The Kelly formula gives a gambler a simple way to calculate the best bet given a fair game with favorable odds. The best bet is not always the biggest. The best bet allows for the greatest compound growth of the gambler’s bankroll while eliminating the chance of financial ruin.

The simplest way to use the Kelly formula is to divide the “edge” by the odds. The edge is the expected value of all possible outcomes. The odds are the ratio of payoff to bet. To use the formula:

  • Consider all the possible outcomes and estimate the probabilities of each;
  • Estimate the (positive and negative) payoffs of each outcome;
  • Sum the products of each probability times its payoff;
  • Divide the total by the odds of the best case outcome;
  • Note that for a bet to be worthwhile, the edge must be greater than zero.

If the geometric mean is the one that investors should focus on, then how do you maximize it? In the 1950s, John Kelly derived the Kelly criterion. Designed for gamblers, the catch is that the formula only works with known probabilities with known payoffs.

The Kelly formula is:

f = p - ( \frac{q}{(\frac{b}{a})}), where

  • f is the percentage of the bankroll that should be bet;
  • p is the chance of a winning outcome;
  • q is the chance of a losing outcome;
  • b are the possible winnings; and
  • a is the possible loss. ( b / a are the “odds” in a game of chance.)

Betting 100% of the bankroll (and being infinitely successful) would result in the greatest long-term growth rate, but it’s too high risk. Unless the outcome is known, a Kelly bettor would never bet 100% of the roll. Bets are always adjusted according to the relative probabilities of winning and losing and the expected value of each bet.

Tossing coins

For example, in an “even money” coin toss (where p = 50%, q = 50%, and b / a = 1), we have a 50/50 chance of winning, and we’ll win $1 for every $1 we bet. Sounds good, right? Who wouldn’t want to double their money? But the Kelly formula says that we should bet nothing.

f = p - ( \frac{q}{(\frac{b}{a})}) = 50\% - \frac{50\%}{(\frac{\$1}{\$1})} = 50\% - 50\% = 0\%

With each bet, we could double our money or lose our bet. Sounds good, right? Not really. Over a long enough timeline, the expected value of the game is $0.

\$1(50\%) - \$1(50\%) = \$0

Tossing coins with bad gamblers

But if the odds change to 2:1 (we win $2 for every $1 bet), then we should bet 25% of our bankroll:

f = p - ( \frac{q}{(\frac{b}{a})}) = 50\% - \frac{50\%}{(\frac{\$2}{\$1})} = 50\% - 25\% = 25\%

If you have odds that could triple your bet, you’ll walk away with three dollars for every winning bet of one dollar. If you can continue playing a game with the same odds, then betting 25% of your bankroll each time will maximize its long-term growth.

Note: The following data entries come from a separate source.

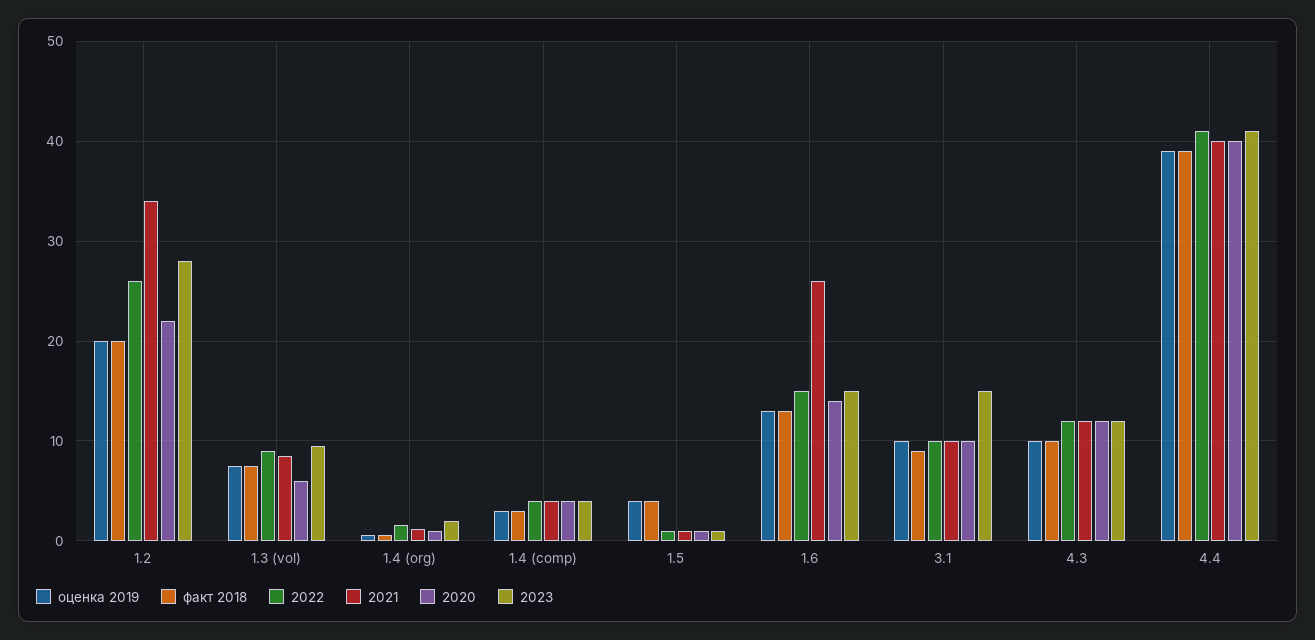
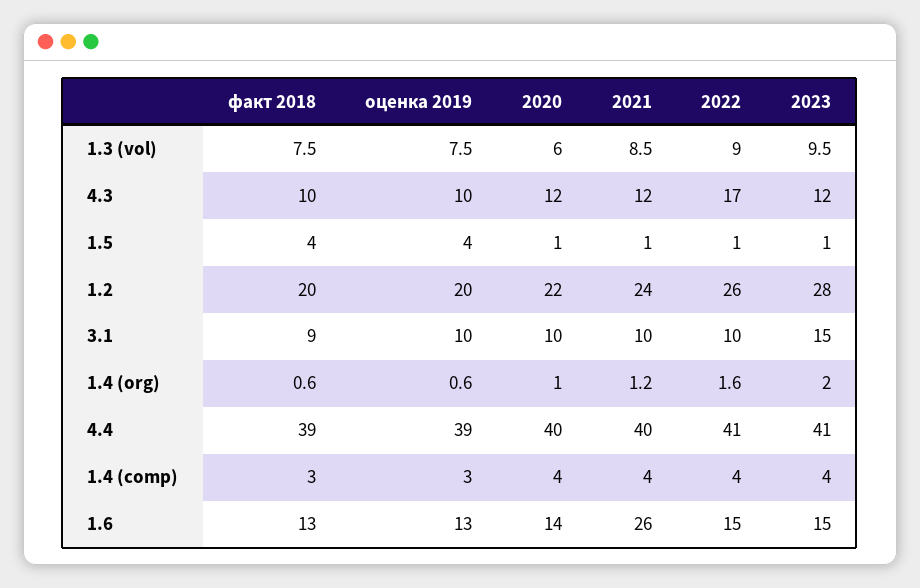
  {
    "оценка 2019": {
      "1.2": 20,
      "1.3 (vol)": 7.5,
      "1.4 (org)": 0.6,
      "1.4 (comp)": 3,
      "1.5": 4,
      "1.6": 13,
      "3.1": 10,
      "4.3": 10,
      "4.4": 39
    },
    "факт 2018": {
      "1.2": 20,
      "1.3 (vol)": 7.5,
      "1.4 (org)": 0.6,
      "1.4 (comp)": 3,
      "1.5": 4,
      "1.6": 13,
      "3.1": 9,
      "4.3": 10,
      "4.4": 39
    },
    "2022": {
      "1.2": 26,
      "1.3 (vol)": 9,
      "1.4 (org)": 1.6,
      "1.4 (comp)": 4,
      "1.5": 1,
      "1.6": 15,
      "3.1": 10,
-     "4.3": 12,
+     "4.3": 17,
      "4.4": 41
    },
    "2021": {
-     "1.2": 34,
+     "1.2": 24,
      "1.3 (vol)": 8.5,
      "1.4 (org)": 1.2,
      "1.4 (comp)": 4,
      "1.5": 1,
      "1.6": 26,
      "3.1": 10,
      "4.3": 12,
      "4.4": 40
    },
    "2020": {
      "1.2": 22,
      "1.3 (vol)": 6,
      "1.4 (org)": 1,
      "1.4 (comp)": 4,
      "1.5": 1,
      "1.6": 14,
      "3.1": 10,
      "4.3": 12,
      "4.4": 40
    },
    "2023": {
      "1.2": 28,
      "1.3 (vol)": 9.5,
      "1.4 (org)": 2,
      "1.4 (comp)": 4,
      "1.5": 1,
      "1.6": 15,
      "3.1": 15,
      "4.3": 12,
      "4.4": 41
    }
  }

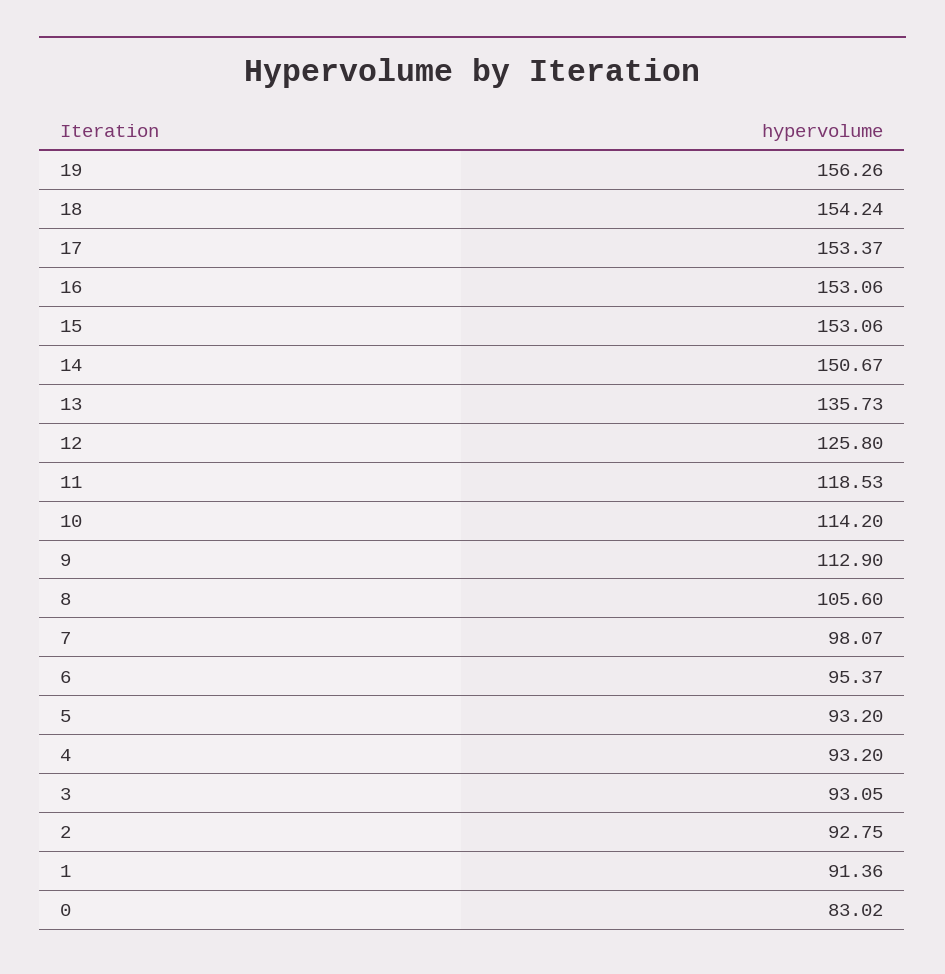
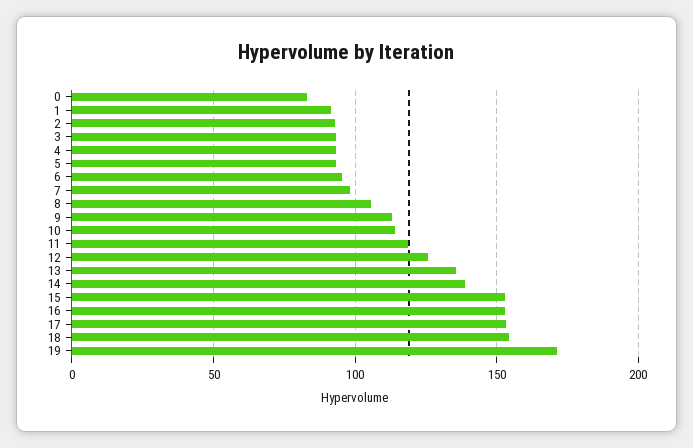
  {
-   "19": 156.26,
+   "19": 170,
    "18": 154.24,
    "17": 153.37,
    "16": 153.06,
    "15": 153.06,
-   "14": 150.67,
+   "14": 140,
    "13": 135.73,
    "12": 125.8,
    "11": 118.53,
    "10": 114.2,
    "9": 112.9,
    "8": 105.6,
    "7": 98.07,
    "6": 95.37,
    "5": 93.2,
    "4": 93.2,
    "3": 93.05,
    "2": 92.75,
    "1": 91.36,
    "0": 83.02
  }

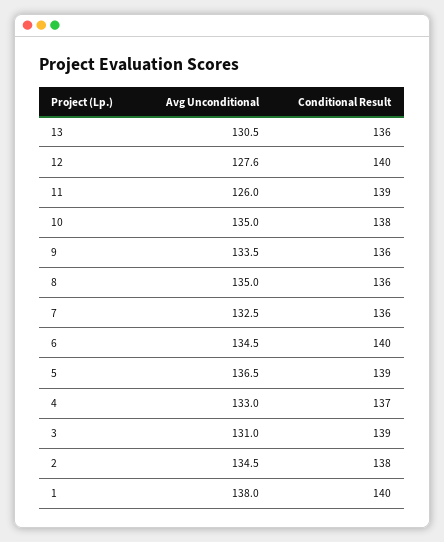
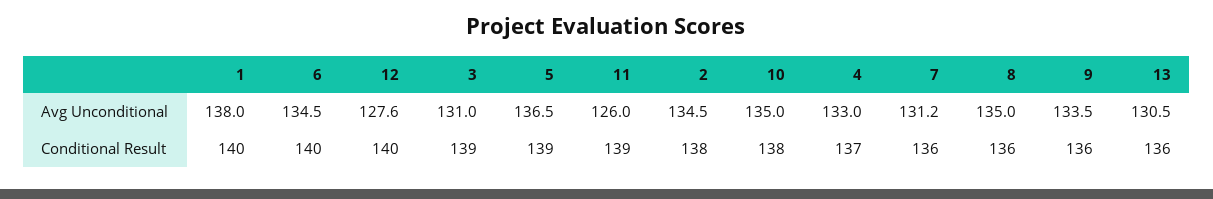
  {
    "Avg Unconditional": {
      "13": 130.5,
      "12": 127.6,
      "11": 126,
      "10": 135,
      "9": 133.5,
      "8": 135,
-     "7": 132.5,
+     "7": 131.2,
      "6": 134.5,
      "5": 136.5,
      "4": 133,
      "3": 131,
      "2": 134.5,
      "1": 138
    },
    "Conditional Result": {
      "13": 136,
      "12": 140,
      "11": 139,
      "10": 138,
      "9": 136,
      "8": 136,
      "7": 136,
      "6": 140,
      "5": 139,
      "4": 137,
      "3": 139,
      "2": 138,
      "1": 140
    }
  }

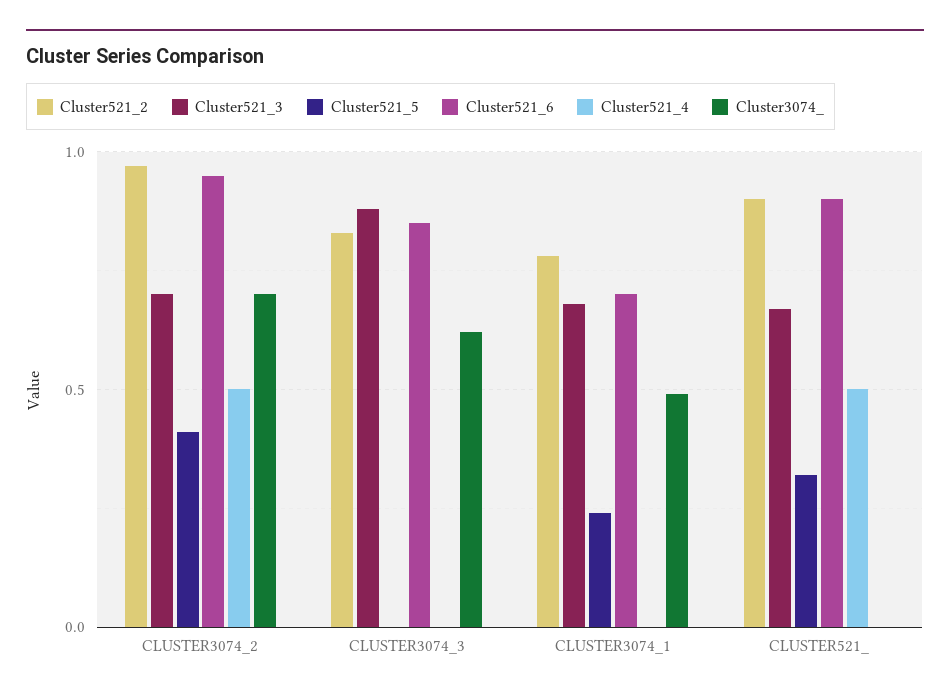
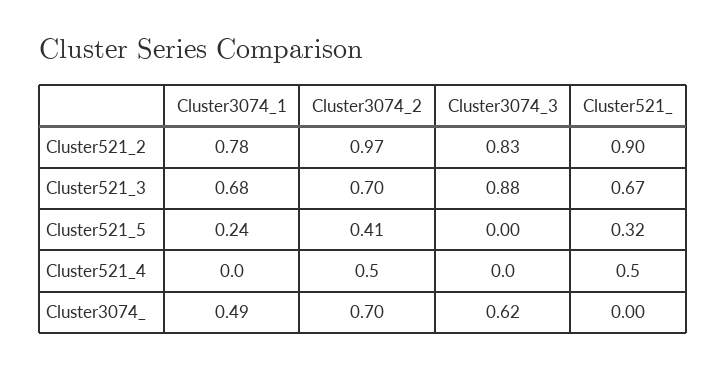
  {
    "Cluster521_2": {
      "CLUSTER3074_2": 0.97,
      "CLUSTER3074_3": 0.83,
      "CLUSTER3074_1": 0.78,
      "CLUSTER521_": 0.9
    },
    "Cluster521_3": {
      "CLUSTER3074_2": 0.7,
      "CLUSTER3074_3": 0.88,
      "CLUSTER3074_1": 0.68,
      "CLUSTER521_": 0.67
    },
    "Cluster521_5": {
      "CLUSTER3074_2": 0.41,
      "CLUSTER3074_3": 0,
      "CLUSTER3074_1": 0.24,
      "CLUSTER521_": 0.32
    },
-   "Cluster521_6": {
-     "CLUSTER3074_2": 0.95,
-     "CLUSTER3074_3": 0.85,
-     "CLUSTER3074_1": 0.7,
-     "CLUSTER521_": 0.9
-   },
    "Cluster521_4": {
      "CLUSTER3074_2": 0.5,
      "CLUSTER3074_3": 0,
      "CLUSTER3074_1": 0,
      "CLUSTER521_": 0.5
    },
    "Cluster3074_": {
      "CLUSTER3074_2": 0.7,
      "CLUSTER3074_3": 0.62,
      "CLUSTER3074_1": 0.49,
      "CLUSTER521_": 0
    }
  }

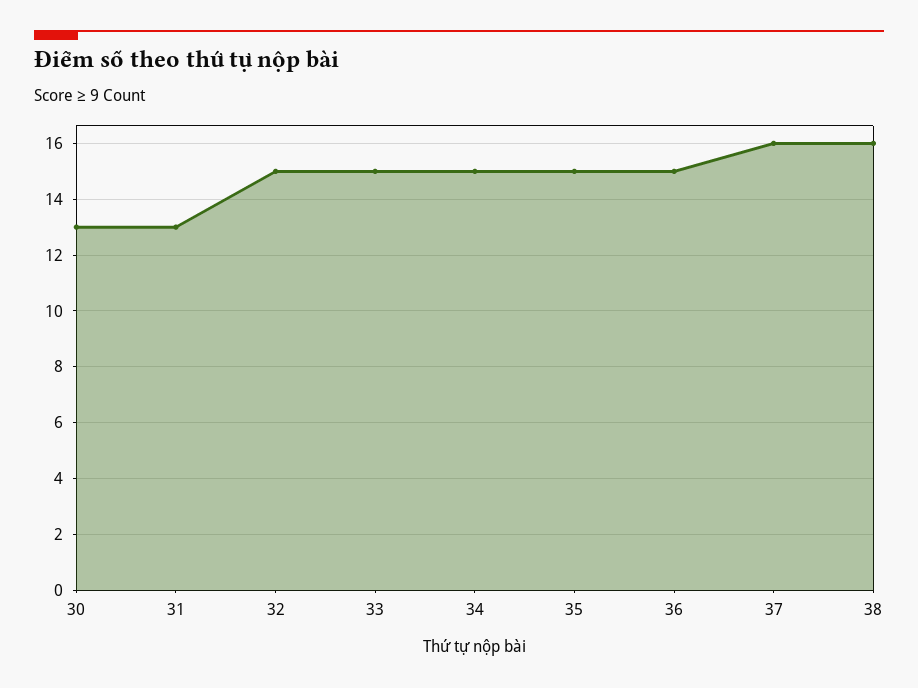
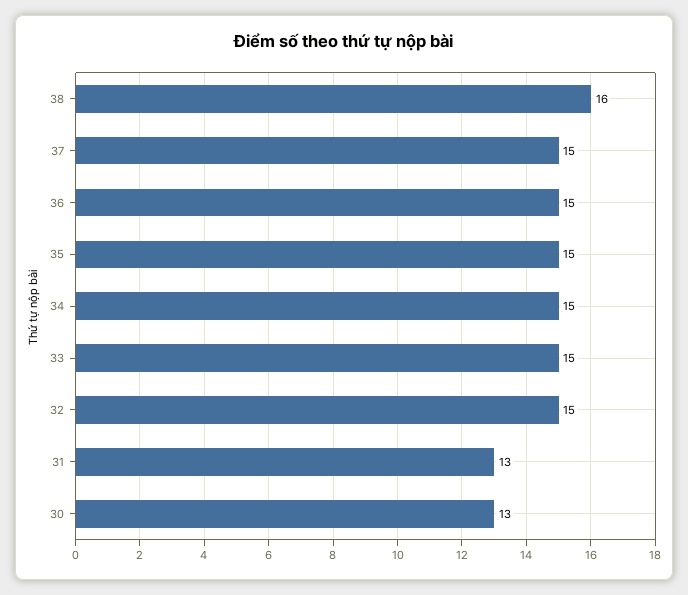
  {
    "30": 13,
    "31": 13,
    "32": 15,
    "33": 15,
    "34": 15,
    "35": 15,
    "36": 15,
-   "37": 16,
+   "37": 15,
    "38": 16
  }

This makes sense, because there is a positive expected value:

\$2(50\%) - \$1(50\%) = \$0.50

Cheating at tossing coins

Or if it were still an even money game, but we were playing with a rigged coin (i.e. p = 60%; q = 40%), then we should bet 20% of our bankroll:

f = p - ( \frac{q}{(\frac{b}{a})}) = 60\% - \frac{40\%}{(\frac{\$1}{\$1})} = 60\% - 40\% = 20\%

This also makes sense, because the expected value is still positive:

\$1(60\%) - \$1(40\%) = \$0.20

The Kelly Shortcut

If you look at the above equations, you’ll notice that the expected value is a product of f times the odds. You can reverse the equation to get a shortcut version of the Kelly formula. And because it doesn’t make sense to make bets that aren’t in your favor, the shortcut version is often described as edge / odds:

f = \frac{+ExpectedValue}{Odds} = \frac{Edge}{Odds}

You can see this in action using the first coin toss example.

f = \frac{Edge}{Odds} = \frac{1(50\%) - 1(50\%)}{(\frac{\$1}{\$1})} = 0\%

  • To find your edge, consider all the possible outcomes, their probabilities, and their payoffs. For every dollar in an even money coin toss, you have a 50% chance of winning 1x your bet, and a 50% chance of losing 1x your bet.
  • Next, sum the products of each outcome times its probability. If the sum is positive, then you have an edge. If the sum is 0 or negative–as in an even money coin toss–then you don’t have an edge. In that case, the odds will determine whether or not you should bet.
  • To find the portion of the bankroll that you should bet, divide your edge by the odds of the best case outcome.